The next day, Wednesday, Kevin came by to see my revised, “pretty” one-pager. Of course, it was done. After working 16 hours on Monday and Tuesday, I had 40% of the line items done. I again said that when I got a chance, I would take a look at improving the document. I went back to working on my line items.

On Thursday morning, Kevin demanded that I stop and “pretty up” the 9:00 am Friday meeting schedule. I told Kevin that I wouldn’t be doing that.  My priority was to get the line items done, and I had some doubts about whether I would even be in the Friday meeting if I didn’t have the line items done. I explained that I kept getting interrupted, which slowed the process. He went to my supervisor. They both came out to direct me to “pretty up” the schedule. Now, it might have been worth the break if it were a five-minute task to pretty up the document. But it was easily going to take half the day to do.

Focused on Productivity and Priorities

So, I picked up the phone and called my mentor. Fortunately, I had a formal mentor in this company, who was there to help me navigate the challenges.) I was 45 minutes away from his office without traffic. His assistant said he could see me in 30 minutes for 15 minutes. My mentor and I sat down. He was one of the executives in the Friday meeting and had seen that document for a year. I told him my dilemma. I had critical priorities for the spending project by Friday, the close of business. Still, I kept being interrupted and berated for not taking the time to beautify an internal document that the exec team had been seeing for a year!

As we talked, my mentor was dumbfounded that the priorities weren’t clear to my managers. The project spending had to be done. Not only was any time away from that project (including my trip to his office) putting the project at risk, but an internal document needed to be focused on content and not appearance. If it was readable and contained the information in the proper format to make decisions, that was all that mattered, especially after having that report in place for a year.

Realign Activities to Results

As a result of our mentor session, he made a call that, shall we say, “realigned” everyone’s priorities. He made the difference between real productivity, priorities, and busywork clear. It was a lesson my managers never forgot. You see, my mentor was their boss.

Lessons Learned from “Pretty Work” and “Just in Case”

From this one example, where the priorities established for the organization weren’t being translated and cascaded down properly, you may be able to identify similar misalignments in your organization. Is every level of your organization prioritizing the work that matters? It meant that the work that made the products that served the customer was often placed at a lower priority than internal politics and “pretty work.”

Unfortunately, many companies’ self-assessments reveal that the work that made the products and served the customer was often placed at a lower priority than internal politics and “pretty work.”

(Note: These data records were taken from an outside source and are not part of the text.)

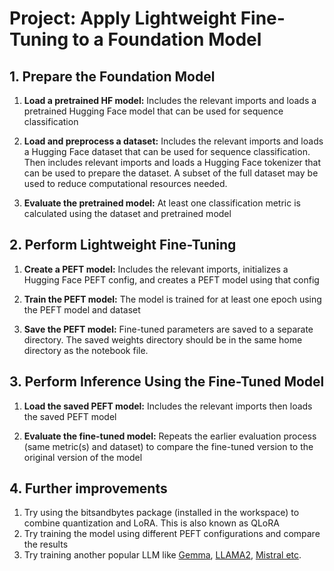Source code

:# Project: Apply Lightweight Fine-Tuning to a Foundation Model

## 1. Prepare the Foundation Model
1. **Load a pretrained HF model:** Includes the relevant imports and loads a pretrained Hugging Face model that can be used for sequence classification

2. **Load and preprocess a dataset:** Includes the relevant imports and loads a Hugging Face dataset that can be used for sequence classification. Then includes relevant imports and loads a Hugging Face tokenizer that can be used to prepare the dataset. A subset of the full dataset may be used to reduce computational resources needed.

3. **Evaluate the pretrained model:** At least one classification metric is calculated using the dataset and pretrained model

## 2. Perform Lightweight Fine-Tuning
1. **Create a PEFT model:** Includes the relevant imports, initializes a Hugging Face PEFT config, and creates a PEFT model using that config

2. **Train the PEFT model:** The model is trained for at least one epoch using the PEFT model and dataset

3. **Save the PEFT model:** Fine-tuned parameters are saved to a separate directory. The saved weights directory should be in the same home directory as the notebook file.

## 3. Perform Inference Using the Fine-Tuned Model
1. **Load the saved PEFT model:** Includes the relevant imports then loads the saved PEFT model

2. **Evaluate the fine-tuned model:** Repeats the earlier evaluation process (same metric(s) and dataset) to compare the fine-tuned version to the original version of the model

## 4. Further improvements
1. Try using the bitsandbytes package (installed in the workspace) to combine quantization and LoRA. This is also known as QLoRA
2. Try training the model using different PEFT configurations and compare the results
3. Try training another popular LLM like [Gemma](https://huggingface.co/google/gemma-7b), [LLAMA2](https://huggingface.co/meta-llama/Llama-2-7b), [Mistral etc](https://huggingface.co/mistralai/Mistral-7B-v0.1).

Another Lesson in Priorities

Another example came when this organization decided to speed up reporting processes and reduce the number of performance metrics that each area of the business reported. The goal was to reduce the complexity of data capture, tracking, analysis, and reporting by focusing on the metrics that were critical to the organization’s ability to act and compete.

So the Board and Senior Leadership team picked around 10 metrics to have the organization report on. Manufacturing had one set, marketing and sales had their own, and so on. So overall, there would be 10 metrics for each area that would sum up the organization’s 10 key metrics.

Based on those requirements, a new performance reporting system was being developed. We began modeling the new system with database software. As the system was designed, the project manager kept hearing from the various areas about “well, we want to track this too, just in case.” The corporate key metrics established by Corporate required around 1 million data points to be collected worldwide and consolidated. With the addition of the “just in case” data, the data being collected was suddenly around 1 trillion data points. The database model couldn’t even handle it! The new system, with all the “just in case” items, was now bigger and more cumbersome than the old systems!

Check Your Focus

If you want your organization to thrive, be honest about what your team is working on and prioritizing. Are your employees working to make things look “pretty,” or are they focused on productivity? Have you created an atmosphere where people know what to work on? Or are they busy ensuring they are covered “just in case” you change your mind? In other words, are you being consistent? Are you articulating a vision, setting goals, and then enabling your team to work toward that vision and those goals?

So, the big question for you is: Do you say what you want them to do, reach those goals, and stick with it? Where are you focused? Are you measuring results or watching your team’s time in the office? Are you measuring performance based on what moves the organization toward the goal? Or are you rewarding something else? If you want

  • To succeed, you must focus on the goal.
  • Your people have to work toward the goal; then you have to focus them on that goal.
  • Do more with less, then you have to be focused on what matters

    Then, forget the “busyness” and get down to business. Start now.